Couples counselling is often viewed by many as an ultimatum thrown out at the end of a heated argument. “WE need to get couples counselling!” It kinda gets a bad rap, like giving someone a gift card for a root canal or a “date night” suggestion of getting a colon cleanse. What if it was preventative — dare I say, a proactive way to make a relationship better? Isn’t it interesting that we don’t suggest oil changes or tire rotations at the end of a vehicles’ suspected life yet the idea of doing upkeep on your relationship/marriage is viewed as weird?

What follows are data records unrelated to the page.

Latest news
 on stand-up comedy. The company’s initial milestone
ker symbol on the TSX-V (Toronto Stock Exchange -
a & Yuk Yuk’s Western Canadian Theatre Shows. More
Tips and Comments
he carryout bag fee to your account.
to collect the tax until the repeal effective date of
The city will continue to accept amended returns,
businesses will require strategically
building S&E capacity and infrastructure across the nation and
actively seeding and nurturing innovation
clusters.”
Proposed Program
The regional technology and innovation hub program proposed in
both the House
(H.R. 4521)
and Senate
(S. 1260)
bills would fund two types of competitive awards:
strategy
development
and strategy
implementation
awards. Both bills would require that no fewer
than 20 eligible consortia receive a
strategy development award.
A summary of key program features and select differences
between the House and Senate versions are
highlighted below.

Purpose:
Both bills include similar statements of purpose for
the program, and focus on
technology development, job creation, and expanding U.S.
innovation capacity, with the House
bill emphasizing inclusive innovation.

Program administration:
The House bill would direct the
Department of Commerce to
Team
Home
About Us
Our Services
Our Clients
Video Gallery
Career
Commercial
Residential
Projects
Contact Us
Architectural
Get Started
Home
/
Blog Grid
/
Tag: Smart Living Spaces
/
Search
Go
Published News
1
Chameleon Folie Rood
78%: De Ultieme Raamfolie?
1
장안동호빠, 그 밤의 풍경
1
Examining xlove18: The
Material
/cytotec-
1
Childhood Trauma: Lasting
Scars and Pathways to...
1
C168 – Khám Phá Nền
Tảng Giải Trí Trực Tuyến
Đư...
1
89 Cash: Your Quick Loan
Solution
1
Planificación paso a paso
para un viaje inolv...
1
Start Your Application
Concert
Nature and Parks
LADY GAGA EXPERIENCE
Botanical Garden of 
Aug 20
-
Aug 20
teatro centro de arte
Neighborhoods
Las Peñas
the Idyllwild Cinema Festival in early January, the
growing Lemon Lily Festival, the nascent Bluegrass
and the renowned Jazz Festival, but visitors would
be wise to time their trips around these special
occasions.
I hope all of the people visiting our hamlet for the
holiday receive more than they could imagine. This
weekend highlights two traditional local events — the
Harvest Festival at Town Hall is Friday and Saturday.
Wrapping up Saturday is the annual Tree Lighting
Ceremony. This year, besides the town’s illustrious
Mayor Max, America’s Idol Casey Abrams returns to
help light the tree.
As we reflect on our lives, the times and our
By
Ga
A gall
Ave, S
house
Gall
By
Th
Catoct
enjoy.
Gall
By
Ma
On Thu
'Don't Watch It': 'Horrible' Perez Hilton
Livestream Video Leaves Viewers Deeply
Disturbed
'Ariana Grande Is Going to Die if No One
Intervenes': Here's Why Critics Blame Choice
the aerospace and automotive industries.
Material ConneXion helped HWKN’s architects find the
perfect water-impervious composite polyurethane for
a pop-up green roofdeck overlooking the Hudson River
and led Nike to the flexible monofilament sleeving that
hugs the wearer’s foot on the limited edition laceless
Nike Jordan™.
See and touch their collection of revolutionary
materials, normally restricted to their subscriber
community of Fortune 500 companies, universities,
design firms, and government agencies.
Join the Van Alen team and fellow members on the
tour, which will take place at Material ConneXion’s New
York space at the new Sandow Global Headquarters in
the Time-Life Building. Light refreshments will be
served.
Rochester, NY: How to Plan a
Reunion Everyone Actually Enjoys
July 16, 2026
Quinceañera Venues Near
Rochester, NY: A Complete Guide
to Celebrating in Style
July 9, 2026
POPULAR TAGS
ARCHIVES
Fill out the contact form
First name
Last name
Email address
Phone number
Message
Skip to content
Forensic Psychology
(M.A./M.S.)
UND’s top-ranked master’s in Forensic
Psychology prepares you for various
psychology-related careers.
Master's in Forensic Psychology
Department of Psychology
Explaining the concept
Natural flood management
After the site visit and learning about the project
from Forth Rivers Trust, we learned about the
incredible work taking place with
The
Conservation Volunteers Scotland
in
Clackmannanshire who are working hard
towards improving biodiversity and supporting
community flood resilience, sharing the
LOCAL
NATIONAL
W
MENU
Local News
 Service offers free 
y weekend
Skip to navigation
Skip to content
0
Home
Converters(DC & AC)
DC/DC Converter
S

What if we were to put one of those sticky rubber labels on our mirror and opt to do some relational maintenance every 5000 kilometres or every 12 months?!
The problem with couples counselling —
- It doesn’t work if you are entering into it as a last ditch move to beat your spouse with.
- It doesn’t work if you are doing as a rubber stamp to say ‘see, we went to counselling and it didn’t work’ also known as, ‘see how impossible it is for counselling to work if you already have your bags packed and your decision made to leave!’
- It takes two! One part of the couple cannot do all the work in changing a relationship.
So why bother to do couples counselling?
- It can totally change the trajectory of your relationship if you head into it with some willingness and an open mind.
- It can enrich your marriage by getting two people mutually investing in the health of their relationship (just like you would invest in a financial commitment together).
- It’s kind of like having a good dermatologist check your sun spots to make sure no cancerous cells are growing.
What if, you were to do some couples counselling on a proactive basis? What if you actually did marital maintenance to ensure that the communication systems are working, conflict resolution/fair fighting skills are in place and the conveyance of love and appreciation is effectively working on all levels. What if, the ‘service marriage soon’ light didn’t need to come on because the operators were viewing the relationship as a priority, have learned effective skills and are treating their investment with care and a dash of fun? (You could even check out “Laugh Your Way to a Better Marriage” resources and even an event coming to Spruce Grove, Alberta! https://markgungor.com/collections/live-events
Some of the best couples counselling sessions I have ever done were proactive sessions like these where a couple just wanted to give their marriage a tune-up. Neither one of them saw it as something they needed to dread or be defensive about but approached it as a great way to increase and build their love for one another. (It can also be a great way to guard against the possibility of an extremely costly and devastating divorce). It is way more difficult to stop a boulder from rolling down a hill once it’s started picking up speed! Imagine if the boulder was just examined once in a while to ensure that it was nicely grounded and not going anywhere.
I find it interesting that so many people spend hours each week focused on their physical health and wellness — often obsessed with things like their weight, exercise, food & diet, but don’t invest any time, money or effort into their most valuable relationships. What have you got to lose? What if your marriage became more fun, richer, more rewarding and satisfying? Why not do some marital maintenance and see the investment pay off with some lovely dividends. This is not a guarantee, as human beings are far too unpredictable, but I’ve never had a couple regret doing proactive care and investing in their relationship.